> _Assignment_: Begin with the line holding "[43,157,54,171] 4 -> [22,120,31,131] 7", then print every line after it through the end of the data, exactly and with nothing added.

Change listing data
* * *

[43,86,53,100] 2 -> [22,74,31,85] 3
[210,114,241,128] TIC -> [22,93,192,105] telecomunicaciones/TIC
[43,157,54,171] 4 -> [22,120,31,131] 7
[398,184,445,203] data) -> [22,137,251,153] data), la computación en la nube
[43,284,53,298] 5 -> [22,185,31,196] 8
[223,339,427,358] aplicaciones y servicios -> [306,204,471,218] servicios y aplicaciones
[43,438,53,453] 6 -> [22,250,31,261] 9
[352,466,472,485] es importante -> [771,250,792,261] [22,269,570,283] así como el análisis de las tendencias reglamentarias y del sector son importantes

* * *

> _Task output_:
[43,157,54,171] 4 -> [22,120,31,131] 7
[398,184,445,203] data) -> [22,137,251,153] data), la computación en la nube
[43,284,53,298] 5 -> [22,185,31,196] 8
[223,339,427,358] aplicaciones y servicios -> [306,204,471,218] servicios y aplicaciones
[43,438,53,453] 6 -> [22,250,31,261] 9
[352,466,472,485] es importante -> [771,250,792,261] [22,269,570,283] así como el análisis de las tendencias reglamentarias y del sector son importantes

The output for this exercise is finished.